S v Ndlovu (HCAR 357 of 2013) [2013] ZWBHC 69 (20 March 2013)


Judgment No. HB 69/13

Case No. HCAR 357/13

CRB W/C 41/13

THE STATE



Versus



FORGET NDLOVU



IN THE HIGH COURT OF ZIMBABWE

MUTEMA J

BULAWAYO 21 MARCH 2013



Criminal Review

MUTEMA J: Ex facie the summary jurisdiction form, the accused was charged with theft in contravention of section 113 of the Criminal Law (Codification and Reform) Act, Chapter 9:23. He pleaded guilty to that charge and was duly convicted as pleaded.

Accused is a 23 year old single first offender who is a commuter omnibus conductor. He stole $10 and 4 airtime juice cards valued at $4 from the juvenile vendor. The outline of the state case avers that accused was being charged with robbery in that on the day in question he approached the complainant who was selling fruits and juice cards and produced a knife and told complainant to give him some change quickly as he was in a hurry. Complainant took out some coins from her purse, placed the purse on top of the stand/stall and gave accused the R5 change whereupon accused left the place running. The complainant immediately realized that accused had also taken her purse with $10 and $4 worth of airtime juice cards. She ran after the accused to no avail. When he was later arrested accused paid back the $14,00.

The trial magistrate sentenced accused to 18 months imprisonment reasoning thus:

“Accused is a first youthful offender who pleaded guilty and did not waste the court’s time. It is a trite principle of sentencing to exercise leniency when dealing with first offenders. However, I took as aggravating the fact that accused produced a weapon before stealing from the complainant. The circumstances of the theft are disturbing. I found a custodial sentence appropriate”.

When I queried with the trial magistrate how it escaped his notice that the charges in the two documents did not tally and which charge, on the facts should accused have been charged with, and whether the sentence did not induce a sense of shock, I got the following response: “I concede that the proper charge could have been that of robbery and not theft. I apologise as this was an oversight on my part. I also apologise for imposing a severe sentence. My sentence was influenced by the production of a knife which I found aggravating.”

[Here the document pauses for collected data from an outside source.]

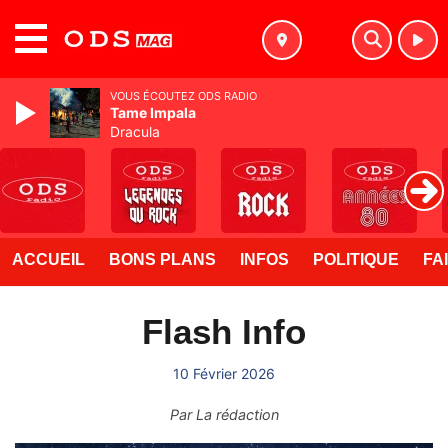
MENU
VOUS ÉCOUTEZ ODS RADIO
Tame Impala
Dracula
ACCUEIL
BONS PLANS
INFOS
POLITIQUE
FA
Flash Info
10 Février 2026
Par
La rédaction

Judicial officers wield a lot of power and deal with one of the most fundamental rights of an individual, viz the right to liberty. It is on this basis that they are always enjoined to apply their mind to their work with impeccable diligence. A slipshod and slapdash way of doing judicial work cannot be countenanced. It was the trial magistrate’s duty to put the state to terms to disclose as regards what charge it had nailed its colours to the mast. It was a fallacy fatal to the severe sentence which smacks of barbarism in casu to say that the trial magistrate was influenced by the production of a knife when the facts are silent as regards the role that the knife played. It is most probable that had the knife played any role in committing whatever offence the trial magistrate imagined to be the correct one, the complainant would have had the audacity to run after the accused. The accused was charged with and convicted of theft as per his guilty plea, period. It goes without saying that after taking into account all relevant factors of the mitigation exitant in casu the magistrate did not apportion any cogency to any of those factors. The sentence was simply plucked from the air and it defies all known tenets of the process of sentencing.

In the event the sentence cannot be allowed to stand. A non-custodial sentence would have met the justice of the case. Accused has already served over two months imprisonment, having been sentenced on 13 February, 2013. The sentence imposed by the trial magistrate is hereby set aside and accused is entitled to his immediate release.